Served at the Wild Bacon Wine Trail 2014
Make one recipe of Meatballs, set aside.
2 pounds ground beef
2 cups soft bread crumbs
1/4 cup dry onion soup mix(one package)
½ teaspoon salt
1/4 teaspoon black pepper
3 cloves minced garlic
½ cup milk
Preheat oven to 350E
Thoroughly combine ground beef, bread crumbs, soup mix, salt, pepper,
garlic and ½ cup milk.
On a large piece of plastic wrap, pat meat mixture into a rectangle, to 1 inch
thickness, then cut into squares.
Roll each square in a ball.
Place balls on foil lined baking sheet and bake for 15 minutes or
till done. Place beef balls in 2 quart baking dish and pour hot
barbeque sauce over beef balls and serve.

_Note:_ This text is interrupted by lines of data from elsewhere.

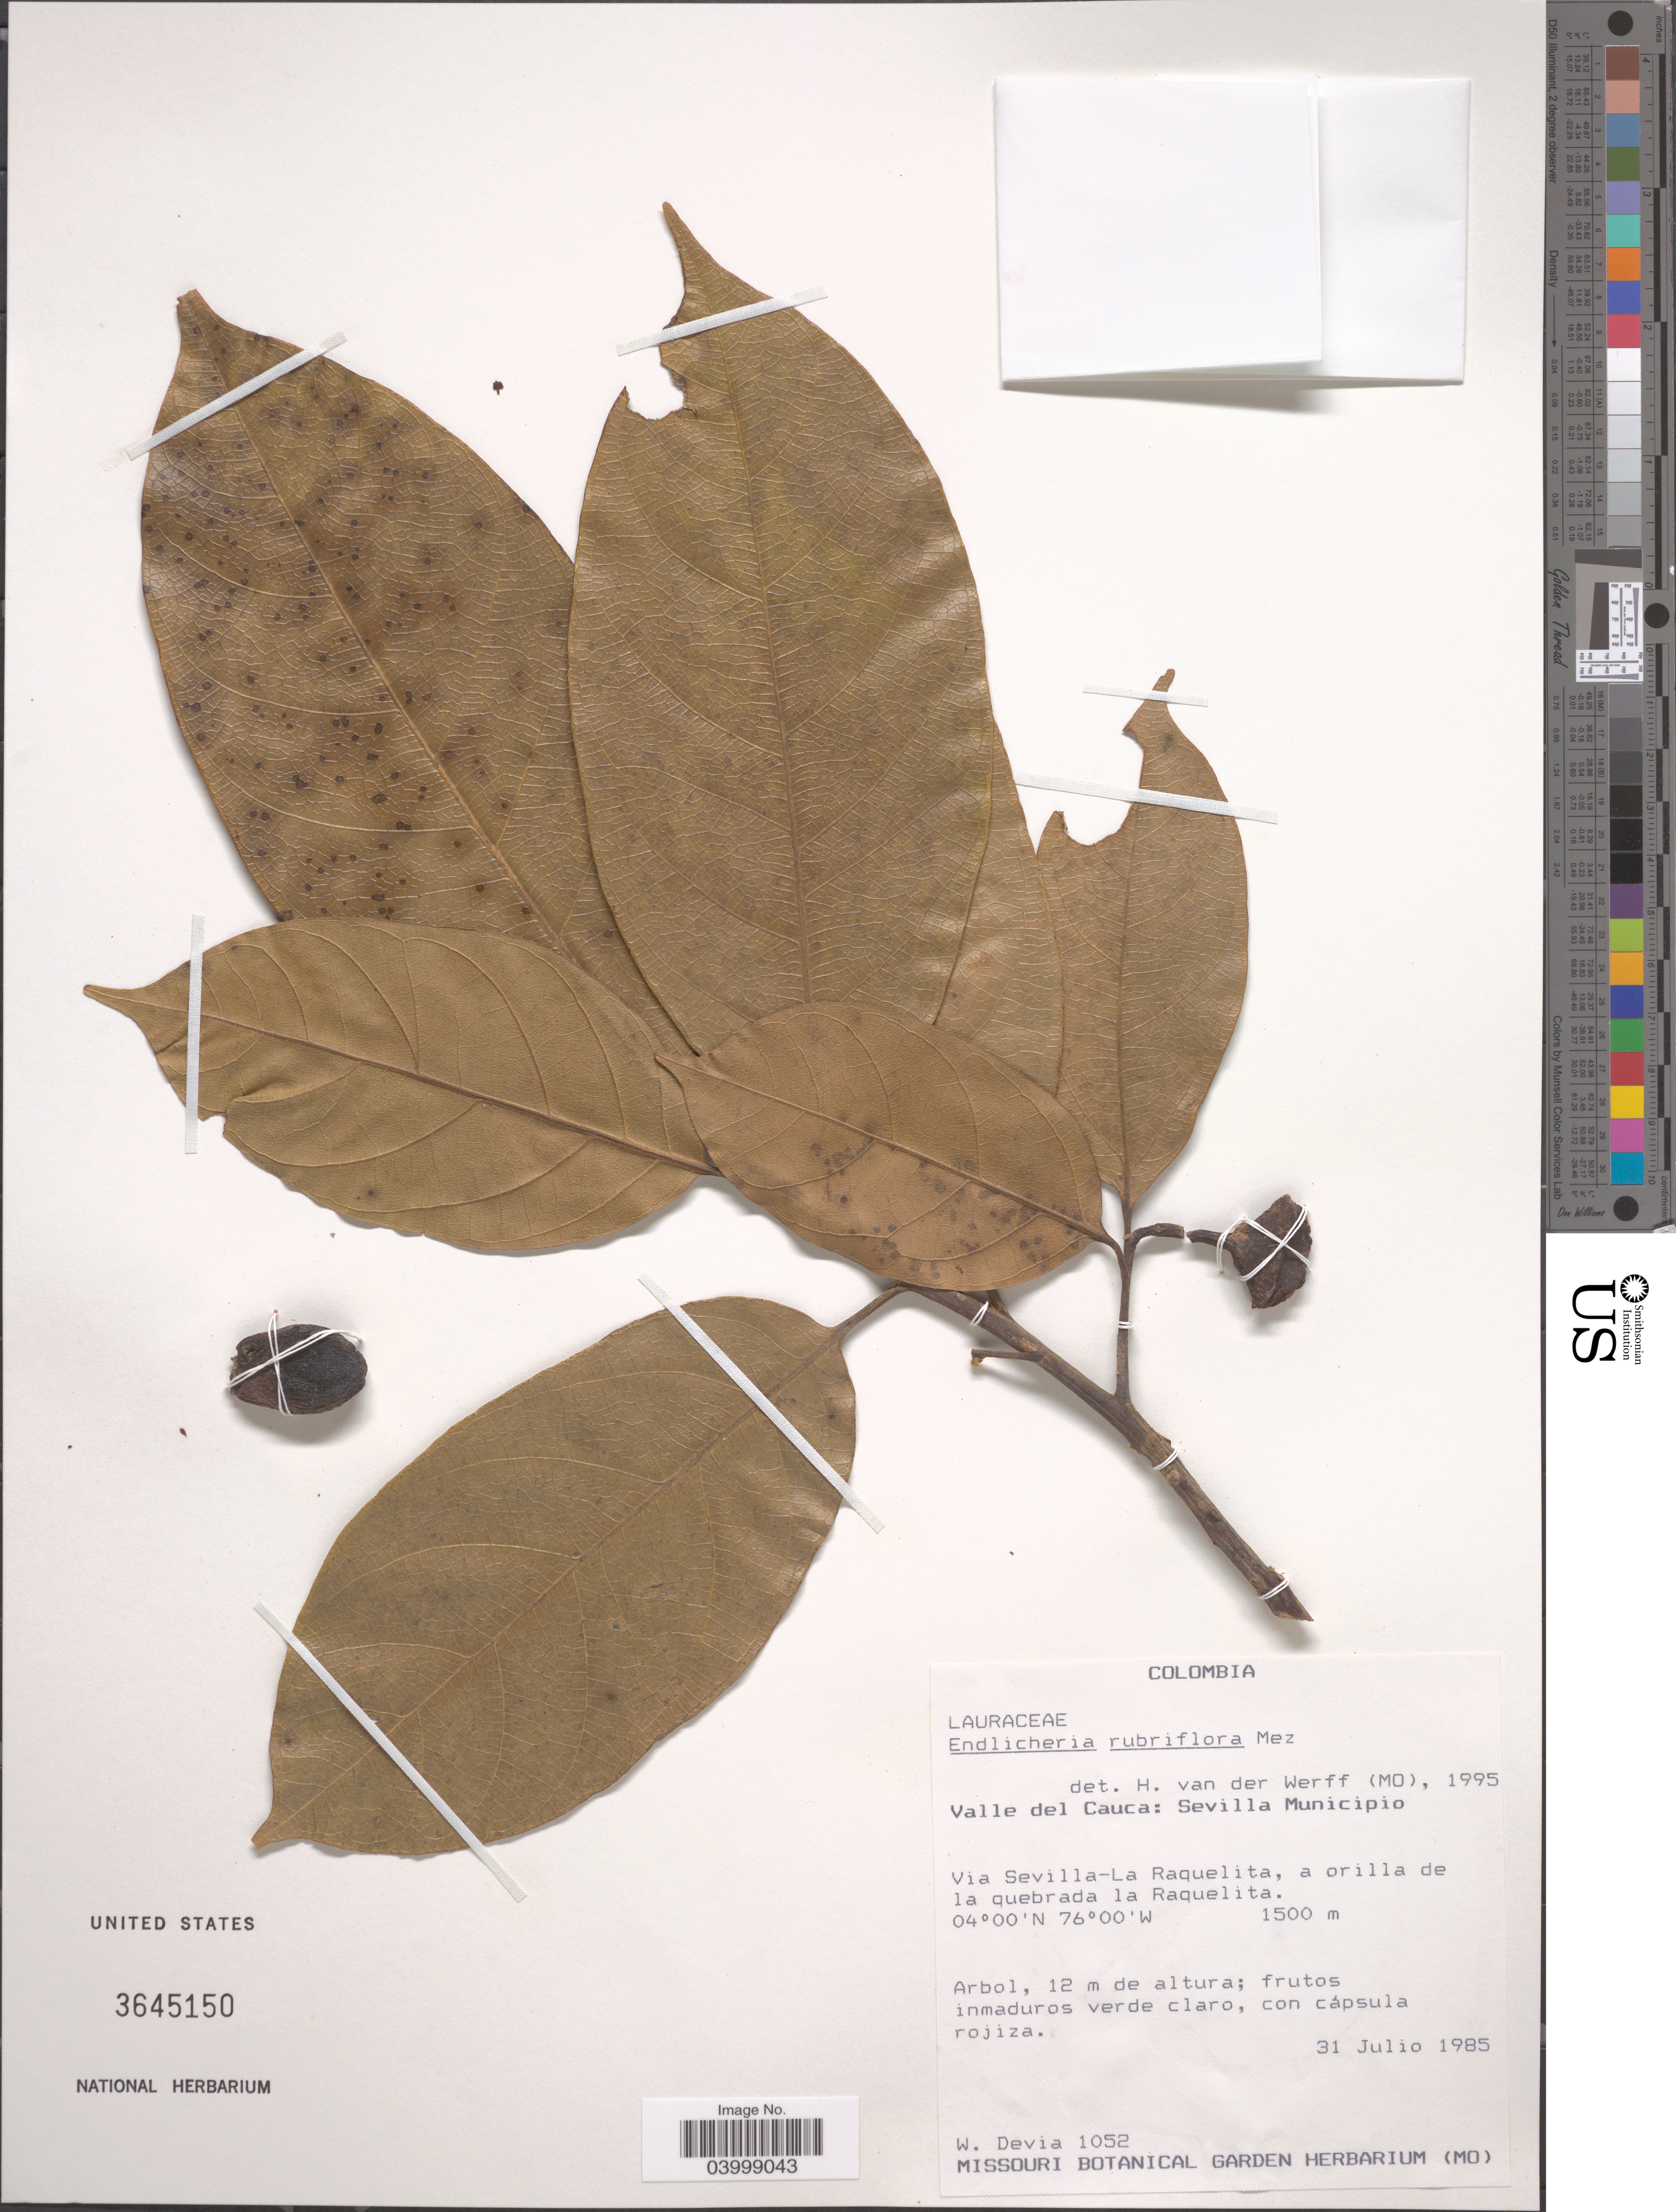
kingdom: Plantae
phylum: Tracheophyta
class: Magnoliopsida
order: Laurales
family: Lauraceae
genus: Endlicheria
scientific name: Endlicheria rubriflora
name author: Mez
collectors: W. Devia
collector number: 1052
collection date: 1985-07-31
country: Colombia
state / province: Valle del Cauca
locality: Sevilla Municipio. Via Sevilla-La Raquelita, a orilla de la quebrada la Raquelita.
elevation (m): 1500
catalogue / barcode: US 3645150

Beef balls may be made ahead and frozen for later use. Makes 10 to 12 servings.
Sugared Bacon Strips
In a 2 quart sauce pan, bring 1 quart of Canola Oil
To 300◦. Gently place thick bacon slices in oil. Fry for
6 to 10 minutes or till golden brown. Drain on paper towel.
Sprinkle with Brown Sugar. Serve with meatballs.
1 cup barbeque sauce
1 cup ketchup
2 tablespoons brown sugar
1 tablespoon hot sauce
Combeine barbeque sauce, ketchup, brown sugar and hot sauce in a 2 quart saucepan. Heat until bubbly. Continue cooking for 5 minutrs. Pour sauce over meatballs or cool and refrigerate for later use.
Serve Bacon Meatballs with OakGlenn Chambourcin.